§ Task to complete
The listing should be returned in its entirety, exactly as given.

=-=-=-=-=

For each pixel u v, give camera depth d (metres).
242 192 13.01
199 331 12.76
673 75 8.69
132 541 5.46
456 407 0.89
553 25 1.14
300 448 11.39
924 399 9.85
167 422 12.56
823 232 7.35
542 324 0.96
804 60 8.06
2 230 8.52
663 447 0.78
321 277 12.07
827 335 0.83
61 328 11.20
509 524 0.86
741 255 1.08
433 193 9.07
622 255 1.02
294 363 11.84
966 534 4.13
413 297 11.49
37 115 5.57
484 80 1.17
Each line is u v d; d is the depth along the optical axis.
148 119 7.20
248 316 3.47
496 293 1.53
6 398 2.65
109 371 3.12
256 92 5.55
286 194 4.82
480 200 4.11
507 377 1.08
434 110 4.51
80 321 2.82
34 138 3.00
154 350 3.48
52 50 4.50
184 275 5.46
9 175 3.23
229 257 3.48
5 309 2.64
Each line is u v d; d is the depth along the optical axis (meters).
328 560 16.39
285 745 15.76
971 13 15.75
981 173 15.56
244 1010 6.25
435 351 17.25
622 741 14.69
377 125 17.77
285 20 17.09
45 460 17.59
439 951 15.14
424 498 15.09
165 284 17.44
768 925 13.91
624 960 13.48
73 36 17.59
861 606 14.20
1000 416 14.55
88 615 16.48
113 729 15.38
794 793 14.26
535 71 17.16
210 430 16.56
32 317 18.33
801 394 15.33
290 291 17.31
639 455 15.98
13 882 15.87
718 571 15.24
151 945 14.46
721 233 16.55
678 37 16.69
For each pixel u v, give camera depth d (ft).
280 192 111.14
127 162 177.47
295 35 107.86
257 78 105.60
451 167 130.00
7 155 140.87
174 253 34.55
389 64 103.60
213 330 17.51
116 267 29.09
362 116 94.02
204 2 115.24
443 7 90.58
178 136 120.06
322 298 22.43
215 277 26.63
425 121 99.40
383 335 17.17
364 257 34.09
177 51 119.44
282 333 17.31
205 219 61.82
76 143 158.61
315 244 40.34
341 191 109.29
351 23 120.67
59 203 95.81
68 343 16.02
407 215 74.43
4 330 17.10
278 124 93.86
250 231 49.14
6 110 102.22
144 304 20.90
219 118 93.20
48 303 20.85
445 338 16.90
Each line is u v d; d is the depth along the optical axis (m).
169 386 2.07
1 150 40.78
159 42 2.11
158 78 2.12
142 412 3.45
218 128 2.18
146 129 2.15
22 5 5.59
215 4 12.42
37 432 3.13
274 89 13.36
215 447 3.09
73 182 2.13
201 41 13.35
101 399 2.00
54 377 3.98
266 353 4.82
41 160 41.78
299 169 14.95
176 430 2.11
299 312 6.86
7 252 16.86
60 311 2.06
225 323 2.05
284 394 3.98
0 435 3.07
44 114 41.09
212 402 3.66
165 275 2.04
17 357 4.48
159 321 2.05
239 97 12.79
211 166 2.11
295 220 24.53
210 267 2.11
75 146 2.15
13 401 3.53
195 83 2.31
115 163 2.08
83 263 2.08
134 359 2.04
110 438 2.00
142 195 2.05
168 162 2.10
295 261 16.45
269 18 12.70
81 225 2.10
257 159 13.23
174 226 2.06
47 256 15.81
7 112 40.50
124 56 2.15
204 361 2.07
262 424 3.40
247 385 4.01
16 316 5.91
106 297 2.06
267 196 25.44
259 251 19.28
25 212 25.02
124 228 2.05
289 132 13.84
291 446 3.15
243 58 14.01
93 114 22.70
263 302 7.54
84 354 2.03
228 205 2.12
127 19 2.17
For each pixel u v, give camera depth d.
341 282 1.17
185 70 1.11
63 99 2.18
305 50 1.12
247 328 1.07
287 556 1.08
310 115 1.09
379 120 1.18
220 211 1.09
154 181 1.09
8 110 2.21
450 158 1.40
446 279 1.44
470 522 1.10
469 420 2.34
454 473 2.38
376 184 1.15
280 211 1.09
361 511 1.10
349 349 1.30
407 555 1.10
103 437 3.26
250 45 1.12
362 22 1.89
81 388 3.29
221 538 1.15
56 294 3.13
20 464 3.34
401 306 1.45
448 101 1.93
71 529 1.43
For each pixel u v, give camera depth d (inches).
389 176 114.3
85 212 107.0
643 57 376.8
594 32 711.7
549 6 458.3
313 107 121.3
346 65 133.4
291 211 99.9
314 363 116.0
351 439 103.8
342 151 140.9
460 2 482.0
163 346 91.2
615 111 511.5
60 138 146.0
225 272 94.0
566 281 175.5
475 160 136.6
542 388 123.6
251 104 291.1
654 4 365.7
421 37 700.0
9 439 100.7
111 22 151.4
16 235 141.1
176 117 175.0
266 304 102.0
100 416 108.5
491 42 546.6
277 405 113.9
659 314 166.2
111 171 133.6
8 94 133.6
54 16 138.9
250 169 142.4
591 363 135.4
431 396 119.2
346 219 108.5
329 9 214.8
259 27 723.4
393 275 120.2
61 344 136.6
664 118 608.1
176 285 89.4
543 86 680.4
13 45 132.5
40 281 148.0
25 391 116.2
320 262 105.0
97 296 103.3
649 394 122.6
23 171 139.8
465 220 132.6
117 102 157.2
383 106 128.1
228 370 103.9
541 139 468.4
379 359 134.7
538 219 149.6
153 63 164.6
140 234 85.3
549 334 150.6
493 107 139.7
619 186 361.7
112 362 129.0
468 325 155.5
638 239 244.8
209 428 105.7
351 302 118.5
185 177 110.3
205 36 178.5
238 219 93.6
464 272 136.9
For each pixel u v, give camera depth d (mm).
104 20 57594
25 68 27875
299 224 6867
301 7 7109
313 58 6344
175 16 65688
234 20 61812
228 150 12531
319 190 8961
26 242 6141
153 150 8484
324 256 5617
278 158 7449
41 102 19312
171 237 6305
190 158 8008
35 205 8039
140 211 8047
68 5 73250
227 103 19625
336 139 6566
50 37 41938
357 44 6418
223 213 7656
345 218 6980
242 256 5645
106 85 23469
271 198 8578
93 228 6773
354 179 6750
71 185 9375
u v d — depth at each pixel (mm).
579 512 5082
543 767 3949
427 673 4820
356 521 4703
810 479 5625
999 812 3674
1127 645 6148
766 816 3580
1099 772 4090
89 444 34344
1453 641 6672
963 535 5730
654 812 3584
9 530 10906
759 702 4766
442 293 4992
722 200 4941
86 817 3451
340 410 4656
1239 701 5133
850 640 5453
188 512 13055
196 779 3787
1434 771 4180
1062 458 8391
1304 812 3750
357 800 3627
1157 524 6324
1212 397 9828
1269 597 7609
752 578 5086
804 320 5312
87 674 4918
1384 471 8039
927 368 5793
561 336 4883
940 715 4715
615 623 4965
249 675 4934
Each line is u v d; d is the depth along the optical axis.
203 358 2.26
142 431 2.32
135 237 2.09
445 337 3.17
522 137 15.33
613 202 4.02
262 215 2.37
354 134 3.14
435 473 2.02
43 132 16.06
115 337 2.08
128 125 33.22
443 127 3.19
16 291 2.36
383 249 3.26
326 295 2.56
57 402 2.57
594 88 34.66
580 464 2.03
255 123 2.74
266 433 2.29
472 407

=-=-=-=-=

§ Task solution
For each pixel u v, give camera depth d (metres).
242 192 13.01
199 331 12.76
673 75 8.69
132 541 5.46
456 407 0.89
553 25 1.14
300 448 11.39
924 399 9.85
167 422 12.56
823 232 7.35
542 324 0.96
804 60 8.06
2 230 8.52
663 447 0.78
321 277 12.07
827 335 0.83
61 328 11.20
509 524 0.86
741 255 1.08
433 193 9.07
622 255 1.02
294 363 11.84
966 534 4.13
413 297 11.49
37 115 5.57
484 80 1.17
Each line is u v d; d is the depth along the optical axis.
148 119 7.20
248 316 3.47
496 293 1.53
6 398 2.65
109 371 3.12
256 92 5.55
286 194 4.82
480 200 4.11
507 377 1.08
434 110 4.51
80 321 2.82
34 138 3.00
154 350 3.48
52 50 4.50
184 275 5.46
9 175 3.23
229 257 3.48
5 309 2.64
Each line is u v d; d is the depth along the optical axis (meters).
328 560 16.39
285 745 15.76
971 13 15.75
981 173 15.56
244 1010 6.25
435 351 17.25
622 741 14.69
377 125 17.77
285 20 17.09
45 460 17.59
439 951 15.14
424 498 15.09
165 284 17.44
768 925 13.91
624 960 13.48
73 36 17.59
861 606 14.20
1000 416 14.55
88 615 16.48
113 729 15.38
794 793 14.26
535 71 17.16
210 430 16.56
32 317 18.33
801 394 15.33
290 291 17.31
639 455 15.98
13 882 15.87
718 571 15.24
151 945 14.46
721 233 16.55
678 37 16.69
For each pixel u v, give camera depth d (ft).
280 192 111.14
127 162 177.47
295 35 107.86
257 78 105.60
451 167 130.00
7 155 140.87
174 253 34.55
389 64 103.60
213 330 17.51
116 267 29.09
362 116 94.02
204 2 115.24
443 7 90.58
178 136 120.06
322 298 22.43
215 277 26.63
425 121 99.40
383 335 17.17
364 257 34.09
177 51 119.44
282 333 17.31
205 219 61.82
76 143 158.61
315 244 40.34
341 191 109.29
351 23 120.67
59 203 95.81
68 343 16.02
407 215 74.43
4 330 17.10
278 124 93.86
250 231 49.14
6 110 102.22
144 304 20.90
219 118 93.20
48 303 20.85
445 338 16.90
Each line is u v d; d is the depth along the optical axis (m).
169 386 2.07
1 150 40.78
159 42 2.11
158 78 2.12
142 412 3.45
218 128 2.18
146 129 2.15
22 5 5.59
215 4 12.42
37 432 3.13
274 89 13.36
215 447 3.09
73 182 2.13
201 41 13.35
101 399 2.00
54 377 3.98
266 353 4.82
41 160 41.78
299 169 14.95
176 430 2.11
299 312 6.86
7 252 16.86
60 311 2.06
225 323 2.05
284 394 3.98
0 435 3.07
44 114 41.09
212 402 3.66
165 275 2.04
17 357 4.48
159 321 2.05
239 97 12.79
211 166 2.11
295 220 24.53
210 267 2.11
75 146 2.15
13 401 3.53
195 83 2.31
115 163 2.08
83 263 2.08
134 359 2.04
110 438 2.00
142 195 2.05
168 162 2.10
295 261 16.45
269 18 12.70
81 225 2.10
257 159 13.23
174 226 2.06
47 256 15.81
7 112 40.50
124 56 2.15
204 361 2.07
262 424 3.40
247 385 4.01
16 316 5.91
106 297 2.06
267 196 25.44
259 251 19.28
25 212 25.02
124 228 2.05
289 132 13.84
291 446 3.15
243 58 14.01
93 114 22.70
263 302 7.54
84 354 2.03
228 205 2.12
127 19 2.17
For each pixel u v, give camera depth d.
341 282 1.17
185 70 1.11
63 99 2.18
305 50 1.12
247 328 1.07
287 556 1.08
310 115 1.09
379 120 1.18
220 211 1.09
154 181 1.09
8 110 2.21
450 158 1.40
446 279 1.44
470 522 1.10
469 420 2.34
454 473 2.38
376 184 1.15
280 211 1.09
361 511 1.10
349 349 1.30
407 555 1.10
103 437 3.26
250 45 1.12
362 22 1.89
81 388 3.29
221 538 1.15
56 294 3.13
20 464 3.34
401 306 1.45
448 101 1.93
71 529 1.43
For each pixel u v, give camera depth d (inches).
389 176 114.3
85 212 107.0
643 57 376.8
594 32 711.7
549 6 458.3
313 107 121.3
346 65 133.4
291 211 99.9
314 363 116.0
351 439 103.8
342 151 140.9
460 2 482.0
163 346 91.2
615 111 511.5
60 138 146.0
225 272 94.0
566 281 175.5
475 160 136.6
542 388 123.6
251 104 291.1
654 4 365.7
421 37 700.0
9 439 100.7
111 22 151.4
16 235 141.1
176 117 175.0
266 304 102.0
100 416 108.5
491 42 546.6
277 405 113.9
659 314 166.2
111 171 133.6
8 94 133.6
54 16 138.9
250 169 142.4
591 363 135.4
431 396 119.2
346 219 108.5
329 9 214.8
259 27 723.4
393 275 120.2
61 344 136.6
664 118 608.1
176 285 89.4
543 86 680.4
13 45 132.5
40 281 148.0
25 391 116.2
320 262 105.0
97 296 103.3
649 394 122.6
23 171 139.8
465 220 132.6
117 102 157.2
383 106 128.1
228 370 103.9
541 139 468.4
379 359 134.7
538 219 149.6
153 63 164.6
140 234 85.3
549 334 150.6
493 107 139.7
619 186 361.7
112 362 129.0
468 325 155.5
638 239 244.8
209 428 105.7
351 302 118.5
185 177 110.3
205 36 178.5
238 219 93.6
464 272 136.9
For each pixel u v, give camera depth d (mm).
104 20 57594
25 68 27875
299 224 6867
301 7 7109
313 58 6344
175 16 65688
234 20 61812
228 150 12531
319 190 8961
26 242 6141
153 150 8484
324 256 5617
278 158 7449
41 102 19312
171 237 6305
190 158 8008
35 205 8039
140 211 8047
68 5 73250
227 103 19625
336 139 6566
50 37 41938
357 44 6418
223 213 7656
345 218 6980
242 256 5645
106 85 23469
271 198 8578
93 228 6773
354 179 6750
71 185 9375
u v d — depth at each pixel (mm).
579 512 5082
543 767 3949
427 673 4820
356 521 4703
810 479 5625
999 812 3674
1127 645 6148
766 816 3580
1099 772 4090
89 444 34344
1453 641 6672
963 535 5730
654 812 3584
9 530 10906
759 702 4766
442 293 4992
722 200 4941
86 817 3451
340 410 4656
1239 701 5133
850 640 5453
188 512 13055
196 779 3787
1434 771 4180
1062 458 8391
1304 812 3750
357 800 3627
1157 524 6324
1212 397 9828
1269 597 7609
752 578 5086
804 320 5312
87 674 4918
1384 471 8039
927 368 5793
561 336 4883
940 715 4715
615 623 4965
249 675 4934
Each line is u v d; d is the depth along the optical axis.
203 358 2.26
142 431 2.32
135 237 2.09
445 337 3.17
522 137 15.33
613 202 4.02
262 215 2.37
354 134 3.14
435 473 2.02
43 132 16.06
115 337 2.08
128 125 33.22
443 127 3.19
16 291 2.36
383 249 3.26
326 295 2.56
57 402 2.57
594 88 34.66
580 464 2.03
255 123 2.74
266 433 2.29
472 407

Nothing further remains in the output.